Gott hat uns als freie Menschen geschaffen nach seinem Ebenbild. Doch wir selbst haben uns eingeengt, begrenzt und sind in unserem Leben, unserem Alltag von so vielem gefangen. Gott ruft uns zurück in die Freiheit! Darüber soll es zum BIETZ! 2016 gehen. Das Thema umfasst zum einen den wichtigen Bereich der Schuldvergebung. Gottes Gnade macht uns frei zur Umkehr. Vergebung und Buße sind möglich, sodass uns unsere Schuld nicht weiter belasten und einschränken muss. Ausgehend von dieser Befreiung wollen wir dann unseren Blick auf viele weitere Lebensbereiche richten, in denen wir unfrei sind. Wir wollen Mut machen zurück in die Freiheit zu gelangen.

Im Einzelnen wird es an den verschiedenen Tagen um folgende Unterthemen gehen: Am Freitagabend lautet der Slogan „Ich bin so frei" – Gott ist für uns da, er ist so frei mit uns zu gehen und öffnet sich uns.

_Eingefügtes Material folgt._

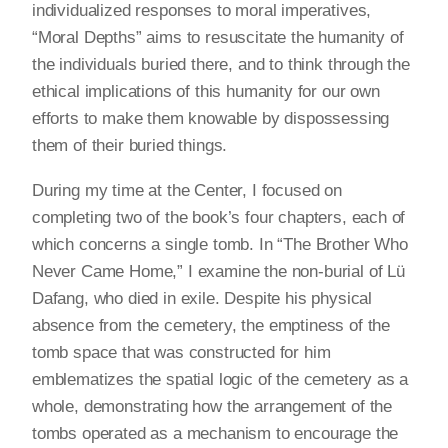
individualized responses to moral imperatives,
“Moral Depths” aims to resuscitate the humanity of
the individuals buried there, and to think through the
ethical implications of this humanity for our own
efforts to make them knowable by dispossessing
them of their buried things.
During my time at the Center, I focused on
completing two of the book’s four chapters, each of
which concerns a single tomb. In “The Brother Who
Never Came Home,” I examine the non-burial of Lü
Dafang, who died in exile. Despite his physical
absence from the cemetery, the emptiness of the
tomb space that was constructed for him
emblematizes the spatial logic of the cemetery as a
whole, demonstrating how the arrangement of the
tombs operated as a mechanism to encourage the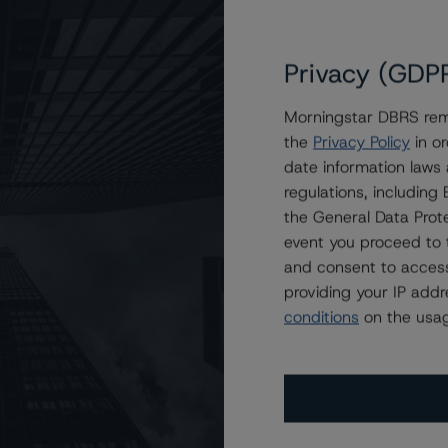
Privacy (GDP
Morningstar DBRS remi
the
Privacy Policy
in or
-Europe) 2007-1 Limited
date information laws
regulations, includin
the General Data Prote
event you proceed to 
and consent to access
providing your IP add
conditions
on the usag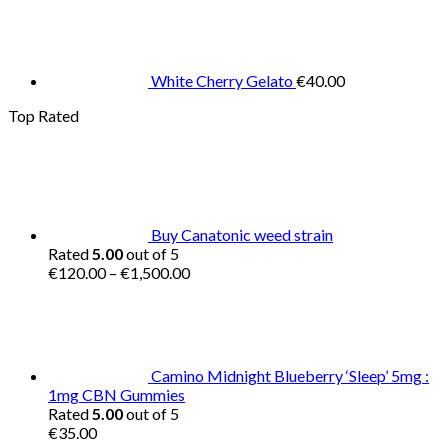
White Cherry Gelato
€
40.00
Top Rated
Buy Canatonic weed strain
Rated
5.00
out of 5
Price
€
120.00
–
€
1,500.00
range:
€120.00
through
€1,500.00
Camino Midnight Blueberry ‘Sleep’ 5mg :
1mg CBN Gummies
Rated
5.00
out of 5
€
35.00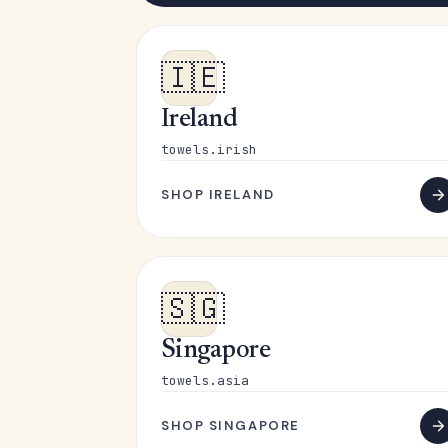
🇮🇪
Ireland
towels.irish
SHOP IRELAND
🇸🇬
Singapore
towels.asia
SHOP SINGAPORE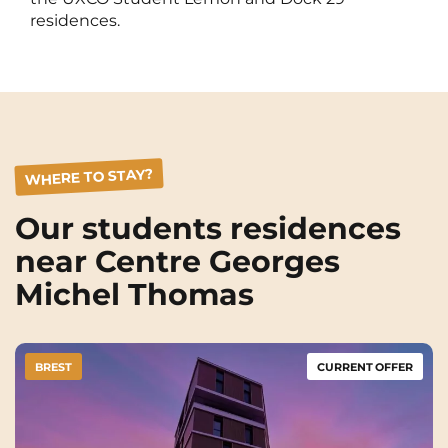
Rennes
Rouen
residences.
Saint-Denis
Saint-Etienne
Saint-Ouen
Strasbourg
NEW!
Toulouse
Tours
WHERE TO STAY?
Valenciennes
Vichy
Villejuif
Villeneuve-d'Ascq
Our students residences
near Centre Georges
Michel Thomas
View all cities
BREST
CURRENT OFFER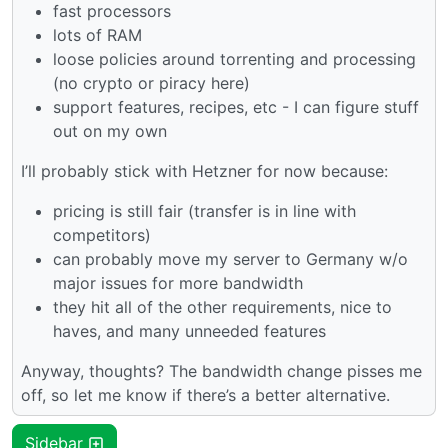
fast processors
lots of RAM
loose policies around torrenting and processing
(no crypto or piracy here)
support features, recipes, etc - I can figure stuff
out on my own
I’ll probably stick with Hetzner for now because:
pricing is still fair (transfer is in line with
competitors)
can probably move my server to Germany w/o
major issues for more bandwidth
they hit all of the other requirements, nice to
haves, and many unneeded features
Anyway, thoughts? The bandwidth change pisses me
off, so let me know if there’s a better alternative.
Sidebar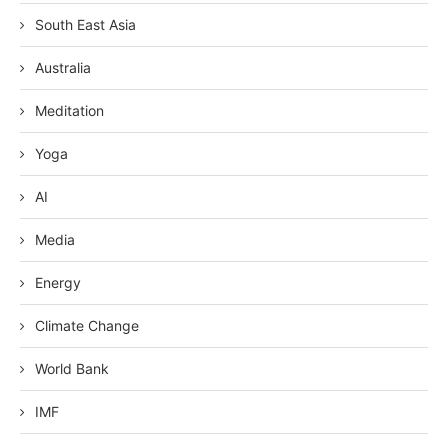
South East Asia
Australia
Meditation
Yoga
AI
Media
Energy
Climate Change
World Bank
IMF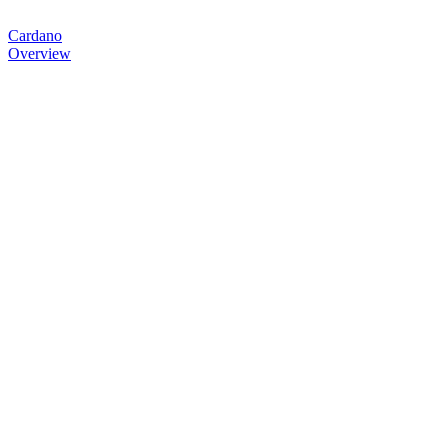
Cardano
Overview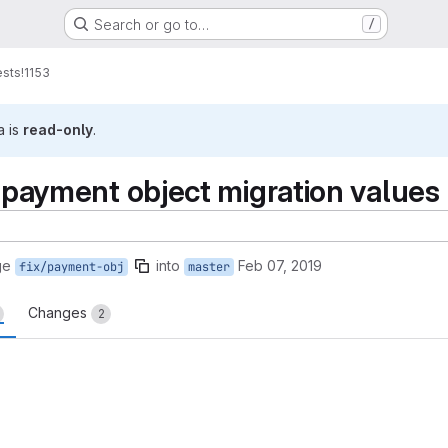
Search or go to…
/
ests
!1153
a is
read-only
.
n payment object migration values
ge
into
Feb 07, 2019
fix/payment-obj
master
Changes
2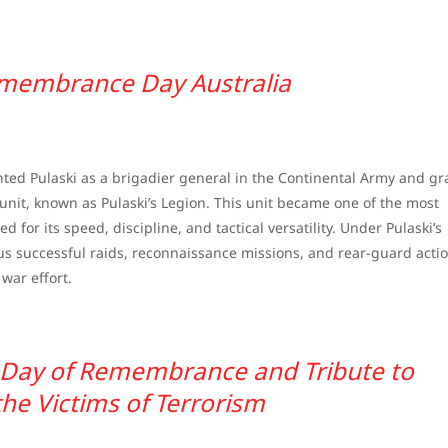
membrance Day Australia
nted Pulaski as a brigadier general in the Continental Army and g
it, known as Pulaski’s Legion. This unit became one of the most
d for its speed, discipline, and tactical versatility. Under Pulaski’s
successful raids, reconnaissance missions, and rear-guard actio
war effort.
l Day of Remembrance and Tribute to
the Victims of Terrorism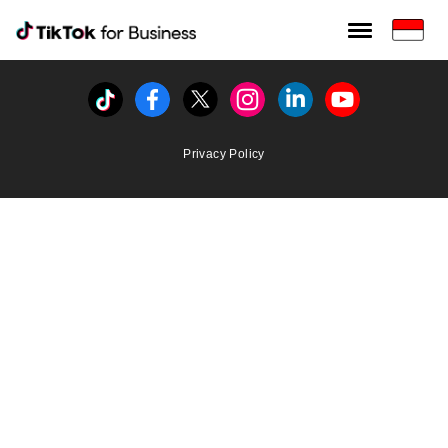
Tiktok For Business rrr
TikTok for Bussiness
Tiktok
Facebook
Twitter
Instagram
Linkedin
Youtube
Privacy Policy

Das Samstagsthema betrachtet im Kern Gottes Gnade, die uns frei zur Umkehr macht: „Befreit durch Gnade". Der Sonntagsgottesdienst steht unter dem Thema „Befreit zum Entscheiden" – wir wollen der Frage nachgehen, sind wir frei in unserem gesamten Entscheiden oder ist alles bereits von Gott vorbestimmt? Am Abend lenken wir den Blick auf „Befreit zur Hoffnung". Wir dürfen auf Vergebung, Gottes Kraft im Alltag und schließlich auch die Ewigkeit hoffen. Der Montag steht unter dem Slogan „Befreit zum Risiko". Wir dürfen unsere eigenen Sicherheiten und Gewohnheiten aufgeben und mit Gott ins Risiko gehen. Am Dienstag wollen wir „Befrei(t)en zum Geben". Am nächsten Tag, dem Mittwoch, geht es darum, dass wir uns selbst begrenzen und belasten, wenn wir immer stark sein müssen. Wenn wir an unsere Grenzen kommen, dürfen wir „Befreit zur Schwäche" sein. Der Donnerstag steht unter dem Slogan „Befreit vom Trend". Wir müssen nicht alles mitmachen, was in ist. Wir dürfen anders sein. Am Freitag will uns ein Leben im Geist „Befreit zur Kraft" machen und schließlich geht es am Samstag um das Thema „Befreit vom Schweigen". Als Christen dürfen wir unseren eigenen Standpunkt vertreten und zu dem stehen, was wir glauben.